# [Exercise aim]
Without any pictures, restate the full set of records below exactly.

+++ Given entries +++

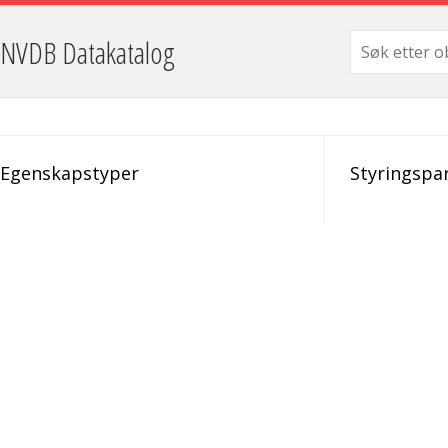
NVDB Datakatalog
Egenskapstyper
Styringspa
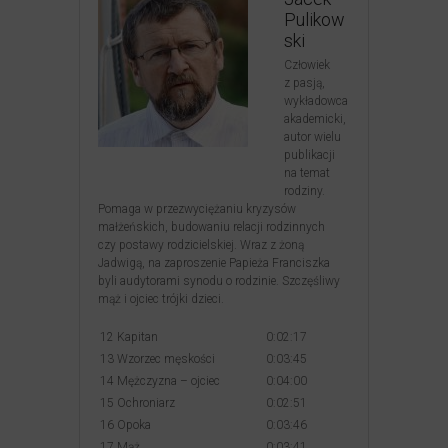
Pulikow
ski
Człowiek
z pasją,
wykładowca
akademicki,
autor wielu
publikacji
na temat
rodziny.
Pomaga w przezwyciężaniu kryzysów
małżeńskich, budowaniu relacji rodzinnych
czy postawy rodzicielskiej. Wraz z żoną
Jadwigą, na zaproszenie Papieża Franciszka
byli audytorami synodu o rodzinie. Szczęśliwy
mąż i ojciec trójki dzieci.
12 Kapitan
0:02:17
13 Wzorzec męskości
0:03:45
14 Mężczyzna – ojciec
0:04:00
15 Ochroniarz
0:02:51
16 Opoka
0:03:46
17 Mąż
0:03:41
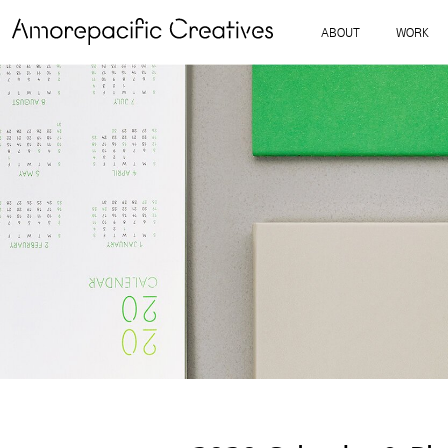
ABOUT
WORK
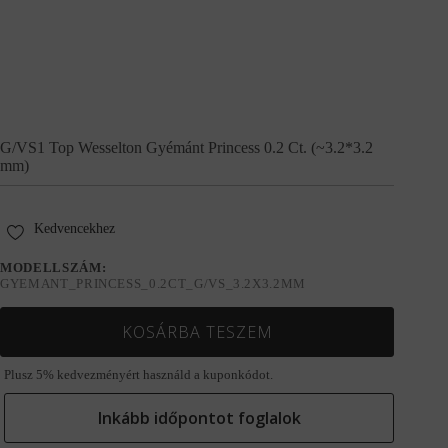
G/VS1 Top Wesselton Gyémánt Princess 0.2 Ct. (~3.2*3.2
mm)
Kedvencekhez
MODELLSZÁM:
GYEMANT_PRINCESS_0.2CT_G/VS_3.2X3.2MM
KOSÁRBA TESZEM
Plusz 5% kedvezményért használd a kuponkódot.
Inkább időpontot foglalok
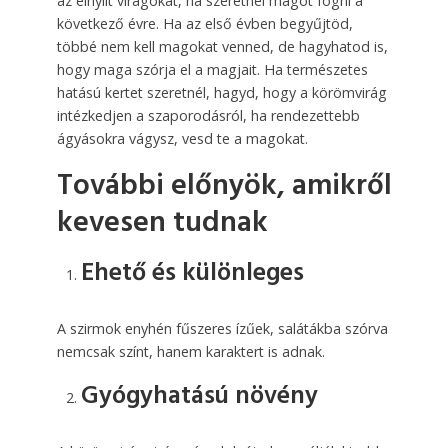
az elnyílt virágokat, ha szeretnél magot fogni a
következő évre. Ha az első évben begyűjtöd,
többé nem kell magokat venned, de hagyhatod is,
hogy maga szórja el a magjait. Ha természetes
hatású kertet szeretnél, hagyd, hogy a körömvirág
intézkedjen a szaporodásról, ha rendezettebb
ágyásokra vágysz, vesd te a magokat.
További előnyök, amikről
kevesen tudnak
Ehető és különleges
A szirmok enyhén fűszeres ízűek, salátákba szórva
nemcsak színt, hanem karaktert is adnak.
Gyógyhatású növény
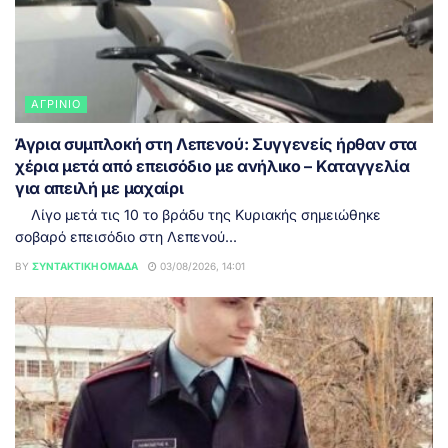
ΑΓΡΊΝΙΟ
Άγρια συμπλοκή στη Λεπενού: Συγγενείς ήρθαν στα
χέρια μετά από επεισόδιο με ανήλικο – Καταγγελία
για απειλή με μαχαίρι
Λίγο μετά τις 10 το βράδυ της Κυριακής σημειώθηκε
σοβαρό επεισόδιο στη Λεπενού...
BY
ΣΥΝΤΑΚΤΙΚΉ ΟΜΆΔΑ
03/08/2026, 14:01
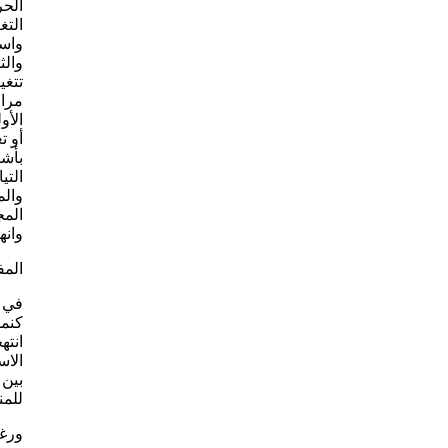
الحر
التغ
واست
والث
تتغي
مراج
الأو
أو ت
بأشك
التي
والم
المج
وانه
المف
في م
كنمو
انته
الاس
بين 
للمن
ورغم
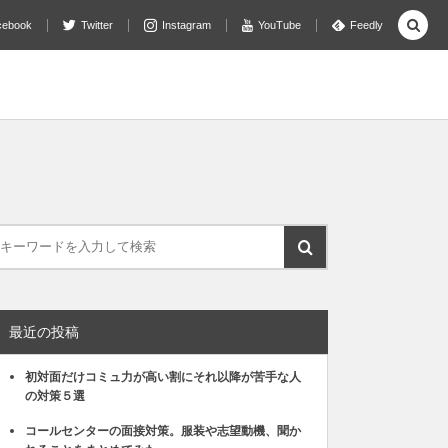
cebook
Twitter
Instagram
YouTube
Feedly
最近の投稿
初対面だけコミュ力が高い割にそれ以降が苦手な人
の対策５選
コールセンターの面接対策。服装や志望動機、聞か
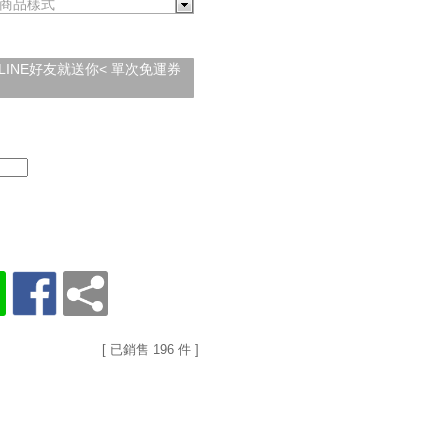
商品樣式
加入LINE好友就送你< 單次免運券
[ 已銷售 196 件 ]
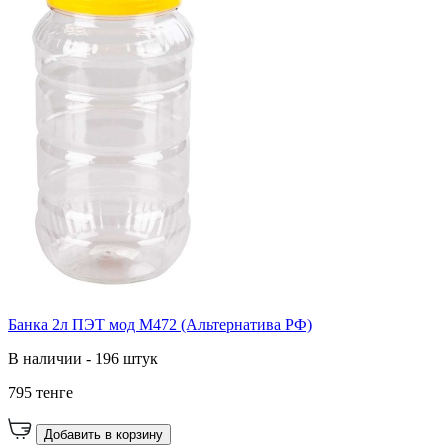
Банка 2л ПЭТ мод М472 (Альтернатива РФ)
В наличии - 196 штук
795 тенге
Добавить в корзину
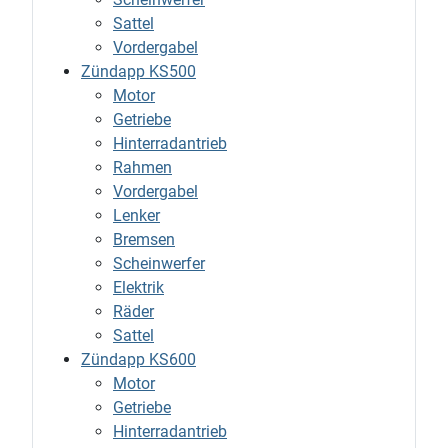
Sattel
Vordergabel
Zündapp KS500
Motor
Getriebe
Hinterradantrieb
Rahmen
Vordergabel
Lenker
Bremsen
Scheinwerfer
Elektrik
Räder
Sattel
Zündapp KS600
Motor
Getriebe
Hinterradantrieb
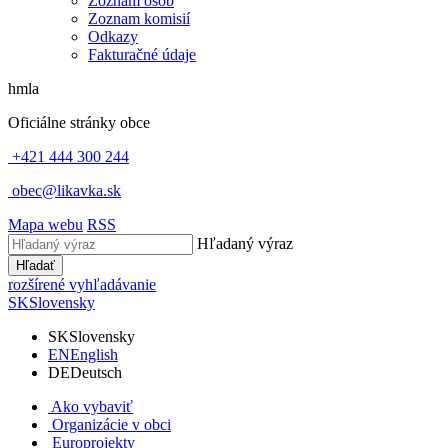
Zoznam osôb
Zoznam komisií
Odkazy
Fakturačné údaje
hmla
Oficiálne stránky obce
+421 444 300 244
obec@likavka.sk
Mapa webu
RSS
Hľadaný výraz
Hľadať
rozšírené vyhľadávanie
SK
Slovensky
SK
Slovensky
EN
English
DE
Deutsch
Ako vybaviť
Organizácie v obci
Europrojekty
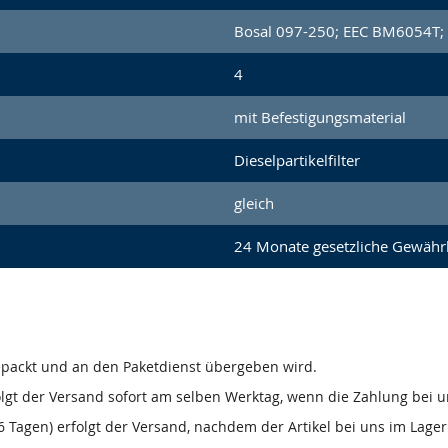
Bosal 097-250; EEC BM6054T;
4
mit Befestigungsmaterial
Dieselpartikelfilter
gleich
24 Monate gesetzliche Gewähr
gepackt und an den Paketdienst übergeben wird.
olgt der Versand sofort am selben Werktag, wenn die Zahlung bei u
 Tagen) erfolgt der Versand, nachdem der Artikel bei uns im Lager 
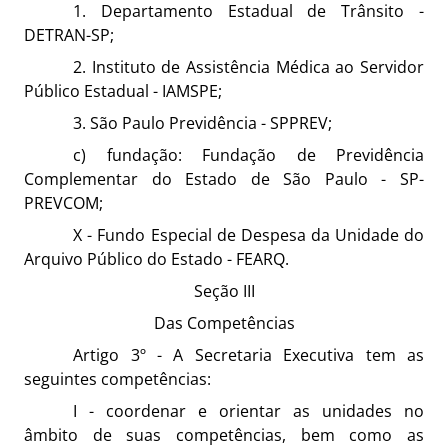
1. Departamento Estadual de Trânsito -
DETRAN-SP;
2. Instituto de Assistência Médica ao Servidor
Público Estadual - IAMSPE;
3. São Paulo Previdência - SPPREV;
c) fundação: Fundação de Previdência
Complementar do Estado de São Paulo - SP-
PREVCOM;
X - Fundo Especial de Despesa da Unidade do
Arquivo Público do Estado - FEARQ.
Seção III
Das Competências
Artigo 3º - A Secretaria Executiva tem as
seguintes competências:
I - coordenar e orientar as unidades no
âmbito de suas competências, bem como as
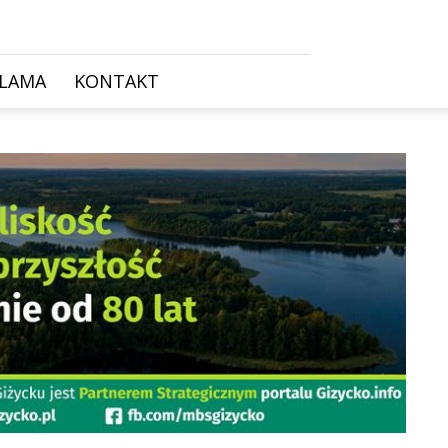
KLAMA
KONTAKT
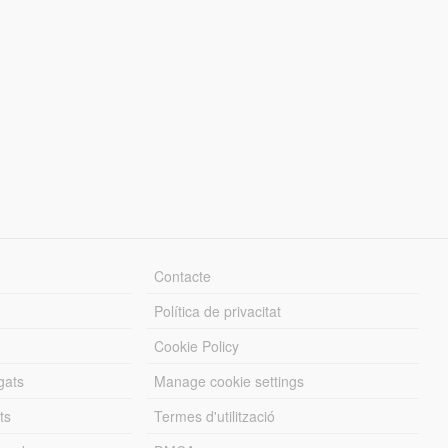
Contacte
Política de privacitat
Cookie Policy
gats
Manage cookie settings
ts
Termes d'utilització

+++

# [Response to the task]
NVDB Datakatalog
Egenskapstyper
Styringspa
Pulikow
ski
Człowiek
z pasją,
wykładowca
akademicki,
autor wielu
publikacji
na temat
rodziny.
Pomaga w przezwyciężaniu kryzysów
małżeńskich, budowaniu relacji rodzinnych
czy postawy rodzicielskiej. Wraz z żoną
Jadwigą, na zaproszenie Papieża Franciszka
byli audytorami synodu o rodzinie. Szczęśliwy
mąż i ojciec trójki dzieci.
12 Kapitan
0:02:17
13 Wzorzec męskości
0:03:45
14 Mężczyzna – ojciec
0:04:00
15 Ochroniarz
0:02:51
16 Opoka
0:03:46
17 Mąż
0:03:41
ABOUT
WORK
G/VS1 Top Wesselton Gyémánt Princess 0.2 Ct. (~3.2*3.2
mm)
Kedvencekhez
MODELLSZÁM:
GYEMANT_PRINCESS_0.2CT_G/VS_3.2X3.2MM
KOSÁRBA TESZEM
Plusz 5% kedvezményért használd a kuponkódot.
Inkább időpontot foglalok
az elnyílt virágokat, ha szeretnél magot fogni a
következő évre. Ha az első évben begyűjtöd,
többé nem kell magokat venned, de hagyhatod is,
hogy maga szórja el a magjait. Ha természetes
hatású kertet szeretnél, hagyd, hogy a körömvirág
intézkedjen a szaporodásról, ha rendezettebb
ágyásokra vágysz, vesd te a magokat.
További előnyök, amikről
kevesen tudnak
Ehető és különleges
A szirmok enyhén fűszeres ízűek, salátákba szórva
nemcsak színt, hanem karaktert is adnak.
Gyógyhatású növény
ΑΓΡΊΝΙΟ
Άγρια συμπλοκή στη Λεπενού: Συγγενείς ήρθαν στα
χέρια μετά από επεισόδιο με ανήλικο – Καταγγελία
για απειλή με μαχαίρι
Λίγο μετά τις 10 το βράδυ της Κυριακής σημειώθηκε
σοβαρό επεισόδιο στη Λεπενού...
BY
ΣΥΝΤΑΚΤΙΚΉ ΟΜΆΔΑ
03/08/2026, 14:01
الحر
التغ
واست
والث
تتغي
مراج
الأو
أو ت
بأشك
التي
والم
المج
وانه
المف
في م
كنمو
انته
الاس
بين 
للمن
ورغم
cebook
Twitter
Instagram
YouTube
Feedly
最近の投稿
初対面だけコミュ力が高い割にそれ以降が苦手な人
の対策５選
コールセンターの面接対策。服装や志望動機、聞か
商品樣式
加入LINE好友就送你< 單次免運券
[ 已銷售 196 件 ]
Банка 2л ПЭТ мод М472 (Альтернатива РФ)
В наличии - 196 штук
795 тенге
Добавить в корзину
Sattel
Vordergabel
Zündapp KS500
Motor
Getriebe
Hinterradantrieb
Rahmen
Vordergabel
Lenker
Bremsen
Scheinwerfer
Elektrik
Räder
Sattel
Zündapp KS600
Motor
Getriebe
Hinterradantrieb
Zoznam osôb
Zoznam komisií
Odkazy
Fakturačné údaje
hmla
Oficiálne stránky obce
+421 444 300 244
obec@likavka.sk
Mapa webu
RSS
Hľadaný výraz
Hľadať
rozšírené vyhľadávanie
SK
Slovensky
SK
Slovensky
EN
English
DE
Deutsch
Ako vybaviť
Organizácie v obci
Europrojekty
Bosal 097-250; EEC BM6054T;
4
mit Befestigungsmaterial
Dieselpartikelfilter
gleich
24 Monate gesetzliche Gewähr
gepackt und an den Paketdienst übergeben wird.
olgt der Versand sofort am selben Werktag, wenn die Zahlung bei u
 Tagen) erfolgt der Versand, nachdem der Artikel bei uns im Lager 
1. Departamento Estadual de Trânsito -
DETRAN-SP;
2. Instituto de Assistência Médica ao Servidor
Público Estadual - IAMSPE;
3. São Paulo Previdência - SPPREV;
c) fundação: Fundação de Previdência
Complementar do Estado de São Paulo - SP-
PREVCOM;
X - Fundo Especial de Despesa da Unidade do
Arquivo Público do Estado - FEARQ.
Seção III
Das Competências
Artigo 3º - A Secretaria Executiva tem as
seguintes competências:
I - coordenar e orientar as unidades no
âmbito de suas competências, bem como as
KLAMA
KONTAKT
Contacte
Política de privacitat
Cookie Policy
gats
Manage cookie settings
ts
Termes d'utilització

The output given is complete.